─── KUTIPAN SUMBER

Selasa, 25 Maret 2008

Aktor, Mobilitas dan Faktor Pendorong Pembalakan Liar


Perputaran ekonomi desa-desa pebalok secara otomatis akan hanya dikuasai oleh sebagian kecil orang yang punya kekuatan modal. Dengan uangnya tersebut akhirnya para toke menguatkan pengaruhnya melalui mekanisme yang berimplikasi kepada hubungan-hubungan sosial yang dibangun untuk menguasai pihak-pihak yang secara ekonomi lemah. Salah satunya dengan berperan sebagai patron-patron untuk mengikat para klien secara ekonomi. Implikasi dari ketergantungan itu adalah hutang budi para klien (pebalok) terhadap patron-patron tersebut. Dengan menguasai hajat hidup para klien secara tidak langsung kehidupan sosialpun ditentukan atas kepentingan para patron yang memunculkan sikap-sikap hormat, segan, dan mengamini setiap nasihat dan perintah yang menjadi petronnya (toke). Munculnya toke dan elit desa memicu gerakan masyarakat desa untuk melakukan pembalakan liar.

Pengaruh ekonomi dan sosial yang terpusat pada segelintir toke itu diperkuat oleh status tingkat religiusitas melalui gelar-gelar haji yang disandang para toke di desa. Bertambahnya unsur penguat tersebut berimplikasi tak ada cacat dan tak ada alasan untuk tidak membenarkan setiap pendapat dan perintah para toke. Munculah ke permukaan dan kecenderungan bahwa toke-toke kayu otomatis juga merupakan tokoh masyarakat. Dia menguasai kebijakan desa, menguasai dan dapat mengendalikan aparat pemerintahan desa, dan kalau perlu mereka sanggup merekayasa adat lokal untuk mengamankan kepentingan-kepentingannya. Kasus didendanya Tim Tata Batas – Biphut Jambi di salah satu desa di Kecamatan Muara Sebo Ulu - Batanghari, dengan satu kerbau dengan alasan tanpa ijin memasuki wilayah desa tersebut, merupakan bukti bahwa kepentingan toke terancam bila batas ditetapkan dan untuk itu adat lokal dipakai untuk menyamarkan kepentingan tersebut.

──────
─── BARIS YANG DIAMBIL

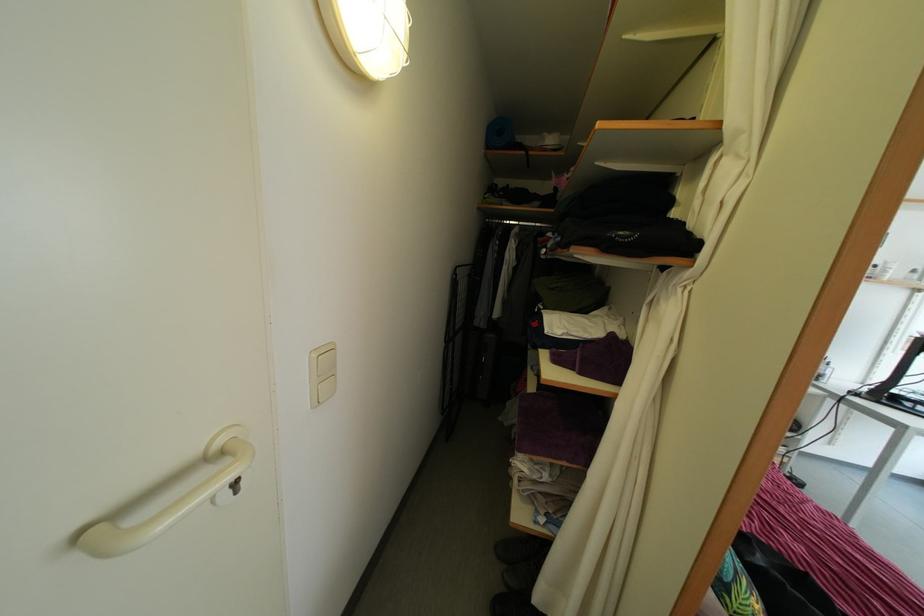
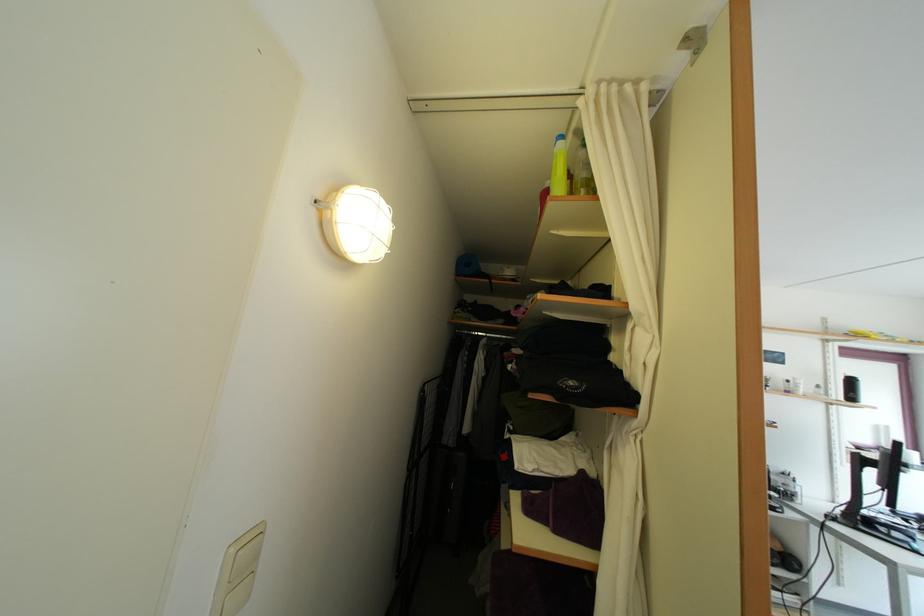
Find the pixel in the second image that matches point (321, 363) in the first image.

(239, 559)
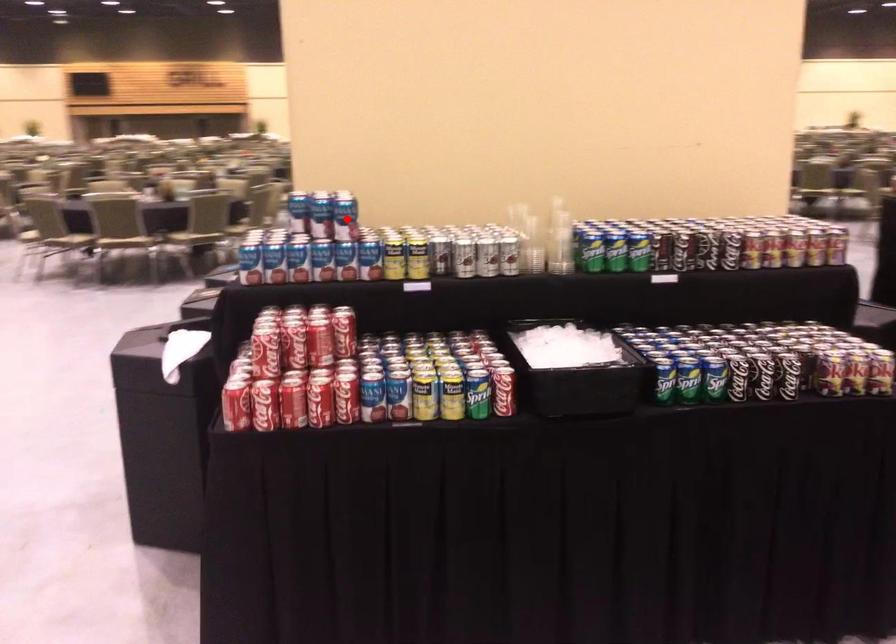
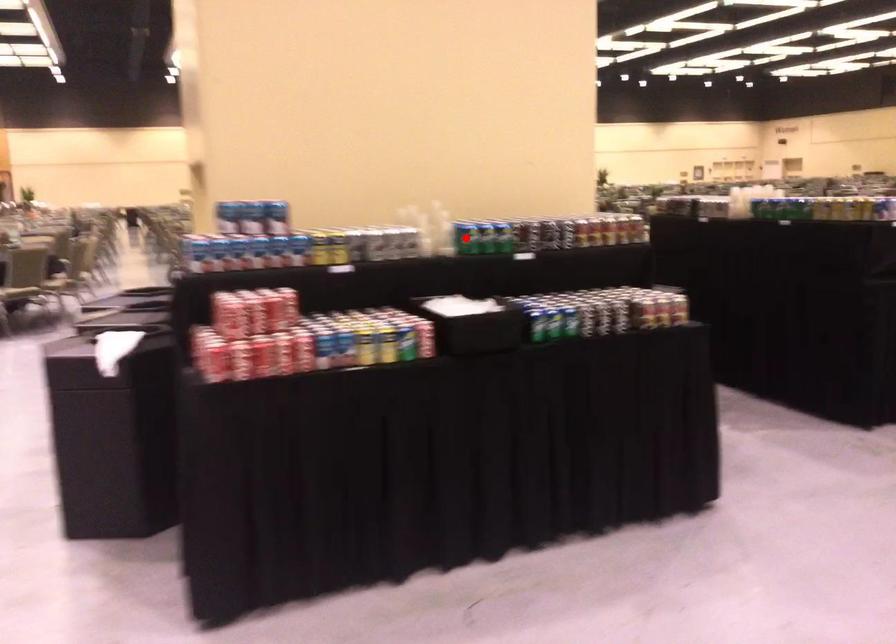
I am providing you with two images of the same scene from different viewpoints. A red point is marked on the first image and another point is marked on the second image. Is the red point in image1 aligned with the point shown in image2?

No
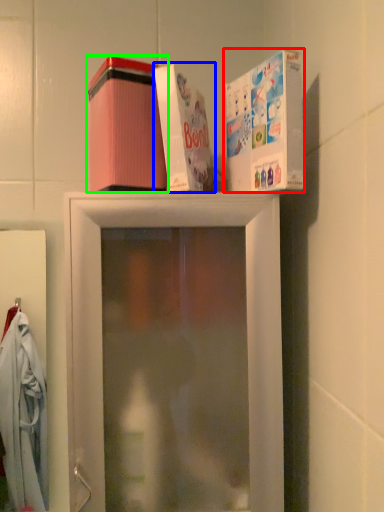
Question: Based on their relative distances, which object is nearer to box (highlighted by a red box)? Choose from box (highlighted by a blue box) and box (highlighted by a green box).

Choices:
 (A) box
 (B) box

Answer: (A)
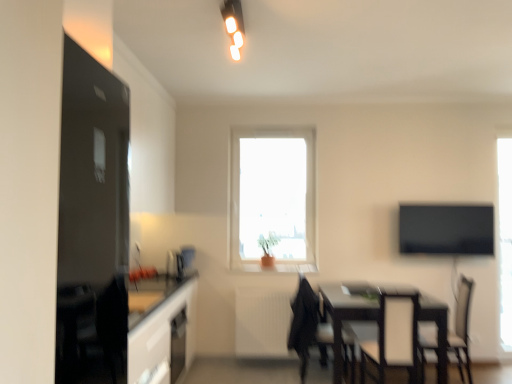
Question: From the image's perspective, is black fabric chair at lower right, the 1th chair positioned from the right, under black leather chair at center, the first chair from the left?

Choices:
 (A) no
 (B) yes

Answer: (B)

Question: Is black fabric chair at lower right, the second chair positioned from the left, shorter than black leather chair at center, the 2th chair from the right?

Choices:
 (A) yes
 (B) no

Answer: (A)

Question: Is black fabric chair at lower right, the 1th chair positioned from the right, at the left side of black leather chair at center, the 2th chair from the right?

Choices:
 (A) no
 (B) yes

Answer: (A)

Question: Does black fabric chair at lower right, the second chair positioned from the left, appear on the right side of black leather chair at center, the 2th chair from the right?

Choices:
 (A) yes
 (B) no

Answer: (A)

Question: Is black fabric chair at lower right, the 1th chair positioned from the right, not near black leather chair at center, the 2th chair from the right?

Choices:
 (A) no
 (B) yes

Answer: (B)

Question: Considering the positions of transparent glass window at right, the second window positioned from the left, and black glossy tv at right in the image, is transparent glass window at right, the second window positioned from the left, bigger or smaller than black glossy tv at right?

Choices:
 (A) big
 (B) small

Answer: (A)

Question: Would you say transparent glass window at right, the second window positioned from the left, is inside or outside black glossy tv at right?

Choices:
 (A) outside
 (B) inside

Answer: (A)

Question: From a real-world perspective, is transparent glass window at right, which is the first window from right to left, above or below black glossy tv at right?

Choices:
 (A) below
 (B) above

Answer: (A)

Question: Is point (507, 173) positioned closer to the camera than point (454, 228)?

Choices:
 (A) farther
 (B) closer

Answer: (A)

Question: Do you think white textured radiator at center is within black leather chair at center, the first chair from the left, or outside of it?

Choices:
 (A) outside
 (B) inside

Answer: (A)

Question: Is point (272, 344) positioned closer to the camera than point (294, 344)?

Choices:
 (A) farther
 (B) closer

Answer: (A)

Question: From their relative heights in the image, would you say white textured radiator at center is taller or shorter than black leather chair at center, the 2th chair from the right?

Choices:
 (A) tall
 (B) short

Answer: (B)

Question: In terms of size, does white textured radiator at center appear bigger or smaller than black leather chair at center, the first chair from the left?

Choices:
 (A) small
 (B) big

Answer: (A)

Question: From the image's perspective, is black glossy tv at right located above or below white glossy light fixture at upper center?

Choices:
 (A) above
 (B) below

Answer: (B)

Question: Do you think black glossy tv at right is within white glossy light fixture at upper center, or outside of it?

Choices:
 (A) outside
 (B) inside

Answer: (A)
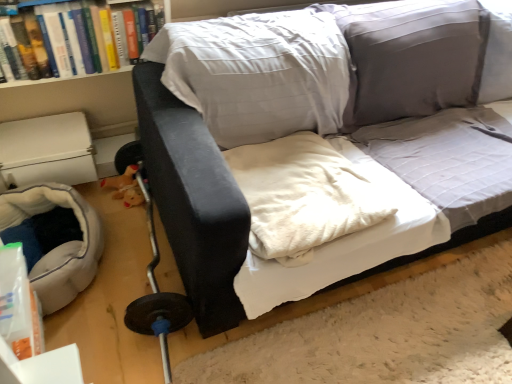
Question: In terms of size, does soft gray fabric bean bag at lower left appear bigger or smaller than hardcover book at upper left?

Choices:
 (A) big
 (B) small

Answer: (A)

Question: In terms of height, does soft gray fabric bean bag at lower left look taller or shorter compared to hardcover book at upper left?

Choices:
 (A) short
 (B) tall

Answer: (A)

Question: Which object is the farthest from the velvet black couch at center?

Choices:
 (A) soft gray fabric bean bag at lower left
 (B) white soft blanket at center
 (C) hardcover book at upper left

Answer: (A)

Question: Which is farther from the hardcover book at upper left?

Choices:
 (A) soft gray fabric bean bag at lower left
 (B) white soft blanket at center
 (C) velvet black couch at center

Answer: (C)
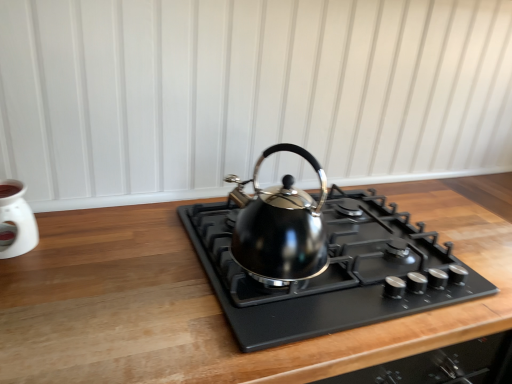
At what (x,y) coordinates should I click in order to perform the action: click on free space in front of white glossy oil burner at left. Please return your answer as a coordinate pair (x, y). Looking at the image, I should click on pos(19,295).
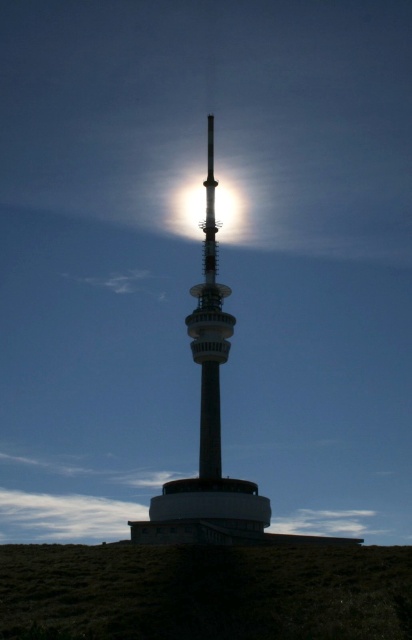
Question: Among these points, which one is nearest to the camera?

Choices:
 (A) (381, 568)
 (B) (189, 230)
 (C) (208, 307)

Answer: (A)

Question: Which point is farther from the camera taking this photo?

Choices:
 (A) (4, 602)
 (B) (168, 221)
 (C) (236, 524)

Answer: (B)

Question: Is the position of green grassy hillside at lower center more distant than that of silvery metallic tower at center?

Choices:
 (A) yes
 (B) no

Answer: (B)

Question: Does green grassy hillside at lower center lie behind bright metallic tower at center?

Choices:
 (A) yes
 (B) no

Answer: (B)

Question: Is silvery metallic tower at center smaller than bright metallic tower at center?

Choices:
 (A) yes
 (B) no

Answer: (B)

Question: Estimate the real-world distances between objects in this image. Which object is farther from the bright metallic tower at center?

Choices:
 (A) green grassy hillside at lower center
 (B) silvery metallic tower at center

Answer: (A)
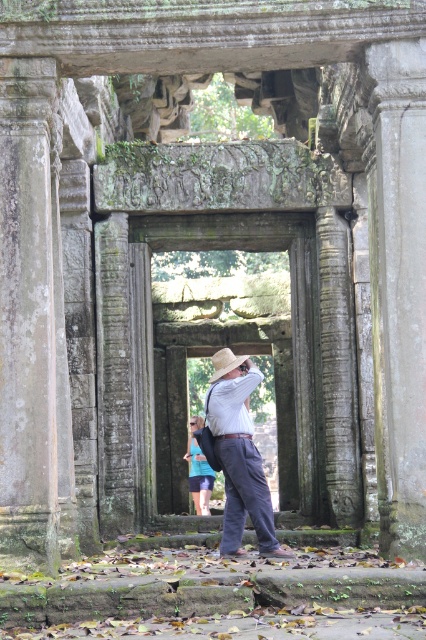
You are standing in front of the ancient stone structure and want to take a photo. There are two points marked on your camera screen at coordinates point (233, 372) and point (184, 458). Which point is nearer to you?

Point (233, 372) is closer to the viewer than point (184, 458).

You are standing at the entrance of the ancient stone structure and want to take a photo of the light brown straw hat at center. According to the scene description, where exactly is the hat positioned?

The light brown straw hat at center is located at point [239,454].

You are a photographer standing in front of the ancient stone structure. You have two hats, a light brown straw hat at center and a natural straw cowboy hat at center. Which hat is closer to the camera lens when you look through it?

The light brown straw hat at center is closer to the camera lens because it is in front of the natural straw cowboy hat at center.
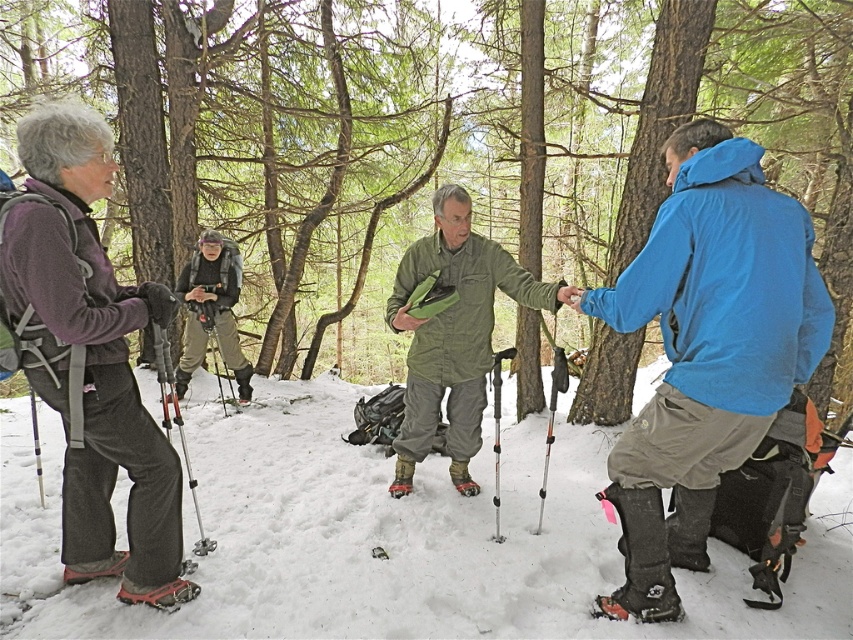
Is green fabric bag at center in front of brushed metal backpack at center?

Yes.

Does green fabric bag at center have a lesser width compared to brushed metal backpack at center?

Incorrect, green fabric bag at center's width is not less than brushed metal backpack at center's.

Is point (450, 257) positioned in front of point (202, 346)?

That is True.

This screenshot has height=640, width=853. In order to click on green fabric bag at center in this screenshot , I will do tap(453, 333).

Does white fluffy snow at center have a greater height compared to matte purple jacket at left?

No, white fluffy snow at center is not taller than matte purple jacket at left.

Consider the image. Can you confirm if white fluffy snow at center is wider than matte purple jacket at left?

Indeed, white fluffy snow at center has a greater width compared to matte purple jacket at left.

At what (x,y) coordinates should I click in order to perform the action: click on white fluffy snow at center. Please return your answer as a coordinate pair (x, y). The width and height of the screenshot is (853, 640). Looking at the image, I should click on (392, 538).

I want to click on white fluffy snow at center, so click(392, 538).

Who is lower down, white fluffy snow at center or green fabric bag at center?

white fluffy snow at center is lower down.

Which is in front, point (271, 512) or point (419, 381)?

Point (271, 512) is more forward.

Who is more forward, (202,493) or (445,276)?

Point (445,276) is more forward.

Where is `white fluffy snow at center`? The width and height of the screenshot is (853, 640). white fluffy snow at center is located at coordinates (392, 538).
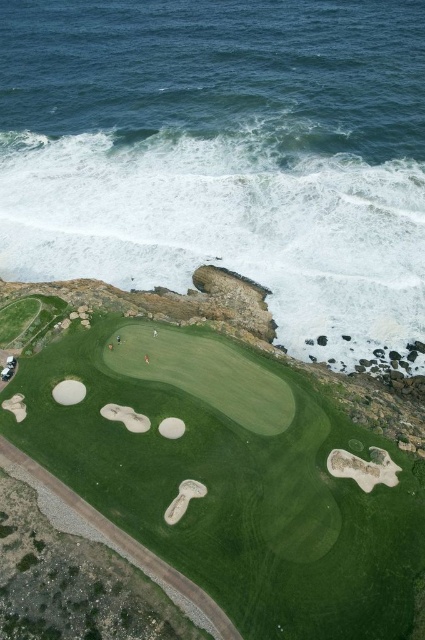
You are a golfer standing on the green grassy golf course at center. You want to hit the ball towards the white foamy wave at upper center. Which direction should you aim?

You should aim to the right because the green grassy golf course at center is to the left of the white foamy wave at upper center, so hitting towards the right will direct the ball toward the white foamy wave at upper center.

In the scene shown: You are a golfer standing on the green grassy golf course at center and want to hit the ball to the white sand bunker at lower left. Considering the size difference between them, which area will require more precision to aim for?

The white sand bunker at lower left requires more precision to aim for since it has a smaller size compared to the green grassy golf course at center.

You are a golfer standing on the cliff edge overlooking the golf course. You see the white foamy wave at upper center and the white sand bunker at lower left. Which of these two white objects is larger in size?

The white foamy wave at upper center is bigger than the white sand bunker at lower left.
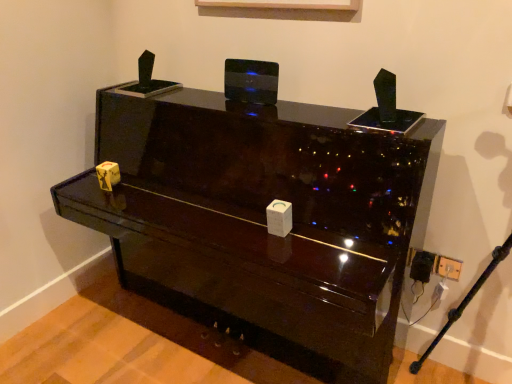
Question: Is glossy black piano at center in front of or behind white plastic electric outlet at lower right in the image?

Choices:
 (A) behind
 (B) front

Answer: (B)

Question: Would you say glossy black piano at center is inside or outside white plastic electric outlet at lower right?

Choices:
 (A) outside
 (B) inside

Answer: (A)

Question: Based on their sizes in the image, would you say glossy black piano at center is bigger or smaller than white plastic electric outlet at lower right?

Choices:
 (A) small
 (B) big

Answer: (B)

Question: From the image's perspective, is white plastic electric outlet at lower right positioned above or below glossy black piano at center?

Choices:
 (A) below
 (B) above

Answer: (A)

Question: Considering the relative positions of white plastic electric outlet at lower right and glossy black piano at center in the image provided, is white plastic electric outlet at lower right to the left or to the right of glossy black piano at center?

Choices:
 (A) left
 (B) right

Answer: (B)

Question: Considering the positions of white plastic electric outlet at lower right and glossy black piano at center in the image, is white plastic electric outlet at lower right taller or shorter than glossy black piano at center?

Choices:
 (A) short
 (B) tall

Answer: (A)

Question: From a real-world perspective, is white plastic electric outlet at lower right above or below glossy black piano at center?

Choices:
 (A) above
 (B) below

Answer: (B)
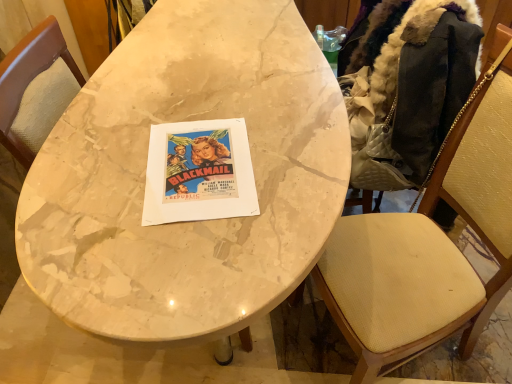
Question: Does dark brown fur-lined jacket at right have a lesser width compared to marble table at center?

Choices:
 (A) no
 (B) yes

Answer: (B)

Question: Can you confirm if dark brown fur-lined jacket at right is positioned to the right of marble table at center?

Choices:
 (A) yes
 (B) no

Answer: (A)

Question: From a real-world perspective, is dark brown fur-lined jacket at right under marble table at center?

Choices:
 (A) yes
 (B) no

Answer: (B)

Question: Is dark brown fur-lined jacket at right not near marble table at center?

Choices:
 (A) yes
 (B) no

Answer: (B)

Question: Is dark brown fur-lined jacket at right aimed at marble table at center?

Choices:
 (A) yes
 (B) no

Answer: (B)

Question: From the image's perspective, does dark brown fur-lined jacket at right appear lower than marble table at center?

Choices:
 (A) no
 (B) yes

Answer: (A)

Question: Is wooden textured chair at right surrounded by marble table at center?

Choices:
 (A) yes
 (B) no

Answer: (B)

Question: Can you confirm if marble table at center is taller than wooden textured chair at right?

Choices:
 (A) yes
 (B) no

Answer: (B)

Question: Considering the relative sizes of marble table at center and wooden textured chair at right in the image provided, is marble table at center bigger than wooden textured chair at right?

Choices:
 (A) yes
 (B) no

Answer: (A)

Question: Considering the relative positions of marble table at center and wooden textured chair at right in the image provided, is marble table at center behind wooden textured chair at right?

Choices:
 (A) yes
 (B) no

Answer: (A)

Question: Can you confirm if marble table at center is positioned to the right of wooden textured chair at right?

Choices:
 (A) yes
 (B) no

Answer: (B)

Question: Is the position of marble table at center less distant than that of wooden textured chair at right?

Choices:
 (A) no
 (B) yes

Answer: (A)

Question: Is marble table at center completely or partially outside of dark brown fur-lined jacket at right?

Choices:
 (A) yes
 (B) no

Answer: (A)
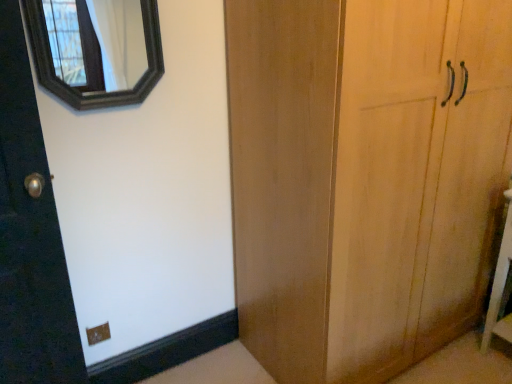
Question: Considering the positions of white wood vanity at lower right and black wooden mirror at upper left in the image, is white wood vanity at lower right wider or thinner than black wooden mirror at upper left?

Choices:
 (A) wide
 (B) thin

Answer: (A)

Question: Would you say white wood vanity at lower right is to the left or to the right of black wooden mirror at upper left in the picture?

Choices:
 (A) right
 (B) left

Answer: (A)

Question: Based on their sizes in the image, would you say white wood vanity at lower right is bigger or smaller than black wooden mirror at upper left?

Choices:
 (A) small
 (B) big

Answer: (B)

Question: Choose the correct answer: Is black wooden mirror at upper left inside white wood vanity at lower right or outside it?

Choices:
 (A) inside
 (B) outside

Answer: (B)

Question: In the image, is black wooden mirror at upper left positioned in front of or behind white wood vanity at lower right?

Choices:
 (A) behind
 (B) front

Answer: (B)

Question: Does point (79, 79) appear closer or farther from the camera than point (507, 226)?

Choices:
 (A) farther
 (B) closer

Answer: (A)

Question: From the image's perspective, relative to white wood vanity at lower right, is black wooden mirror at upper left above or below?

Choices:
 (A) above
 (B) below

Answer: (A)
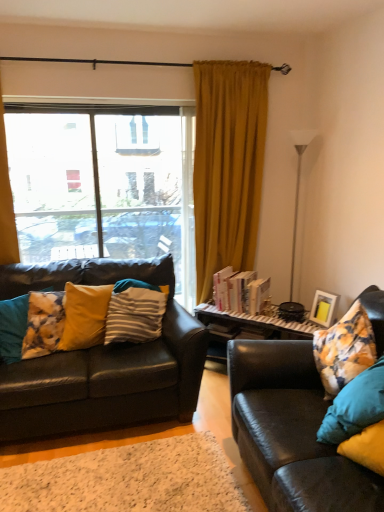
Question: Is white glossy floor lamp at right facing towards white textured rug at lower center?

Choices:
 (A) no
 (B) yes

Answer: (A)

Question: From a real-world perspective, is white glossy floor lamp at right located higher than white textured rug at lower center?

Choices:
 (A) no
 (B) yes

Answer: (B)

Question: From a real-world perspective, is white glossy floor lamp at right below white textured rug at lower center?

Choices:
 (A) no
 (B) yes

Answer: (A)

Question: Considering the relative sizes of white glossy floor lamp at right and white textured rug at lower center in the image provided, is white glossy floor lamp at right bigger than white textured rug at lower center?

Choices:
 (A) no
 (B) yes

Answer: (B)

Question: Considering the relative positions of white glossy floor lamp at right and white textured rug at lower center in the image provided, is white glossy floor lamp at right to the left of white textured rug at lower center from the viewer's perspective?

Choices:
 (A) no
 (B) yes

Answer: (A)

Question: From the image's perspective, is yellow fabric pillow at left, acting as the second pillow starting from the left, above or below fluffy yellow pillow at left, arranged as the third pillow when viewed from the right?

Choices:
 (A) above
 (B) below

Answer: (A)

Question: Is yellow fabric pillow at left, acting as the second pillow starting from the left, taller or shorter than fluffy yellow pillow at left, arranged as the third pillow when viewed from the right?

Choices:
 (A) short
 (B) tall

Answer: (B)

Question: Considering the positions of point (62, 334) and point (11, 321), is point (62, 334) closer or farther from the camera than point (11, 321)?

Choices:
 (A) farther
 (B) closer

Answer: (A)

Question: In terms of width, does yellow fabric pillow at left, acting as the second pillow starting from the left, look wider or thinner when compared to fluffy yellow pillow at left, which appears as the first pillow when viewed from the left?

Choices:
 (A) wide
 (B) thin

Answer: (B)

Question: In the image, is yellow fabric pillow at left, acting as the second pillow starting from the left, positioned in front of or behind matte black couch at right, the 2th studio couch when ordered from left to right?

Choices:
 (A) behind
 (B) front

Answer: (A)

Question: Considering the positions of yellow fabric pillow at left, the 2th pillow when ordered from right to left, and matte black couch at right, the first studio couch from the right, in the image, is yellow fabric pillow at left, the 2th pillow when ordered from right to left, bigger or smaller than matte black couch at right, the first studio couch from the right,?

──────

* **TUGAS YANG DIKERJAKAN**:
1. Jawab pertanyaan berikut berdasarkan teks tentang pembalakan liar.
(a) Menurut teks, siapa yang menguasai perputaran ekonomi desa-desa pebalok?
(b) Gelar apa yang disandang para toke di desa sehingga pengaruh mereka makin kuat?
(c) Tim Tata Batas – Biphut Jambi didenda dengan apa, dan apa alasannya?
2. Tolong ulangi persis satu bagian dari teks tentang pembalakan liar. Mulai dari kata-kata "Perputaran ekonomi desa-desa", lalu berhenti setelah kata-kata "melakukan pembalakan liar.".
Baris-baris di atas adalah bahan yang terpisah dari teks tentang pembalakan liar.

* **JAWABAN PER TUGAS**:
1.
(a) Sebagian kecil orang yang punya kekuatan modal.
(b) Gelar haji.
(c) Satu kerbau, dengan alasan tim itu memasuki wilayah desa tanpa ijin.

2.
Perputaran ekonomi desa-desa pebalok secara otomatis akan hanya dikuasai oleh sebagian kecil orang yang punya kekuatan modal. Dengan uangnya tersebut akhirnya para toke menguatkan pengaruhnya melalui mekanisme yang berimplikasi kepada hubungan-hubungan sosial yang dibangun untuk menguasai pihak-pihak yang secara ekonomi lemah. Salah satunya dengan berperan sebagai patron-patron untuk mengikat para klien secara ekonomi. Implikasi dari ketergantungan itu adalah hutang budi para klien (pebalok) terhadap patron-patron tersebut. Dengan menguasai hajat hidup para klien secara tidak langsung kehidupan sosialpun ditentukan atas kepentingan para patron yang memunculkan sikap-sikap hormat, segan, dan mengamini setiap nasihat dan perintah yang menjadi petronnya (toke). Munculnya toke dan elit desa memicu gerakan masyarakat desa untuk melakukan pembalakan liar.